### Material provided
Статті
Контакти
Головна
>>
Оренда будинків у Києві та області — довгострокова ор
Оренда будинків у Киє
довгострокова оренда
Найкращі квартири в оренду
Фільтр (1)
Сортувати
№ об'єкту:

### Your assignment
Reproduce the data. Keep it exact.

### Answer to this exercise
Статті
Контакти
Головна
>>
Оренда будинків у Києві та області — довгострокова ор
Оренда будинків у Киє
довгострокова оренда
Найкращі квартири в оренду
Фільтр (1)
Сортувати
№ об'єкту:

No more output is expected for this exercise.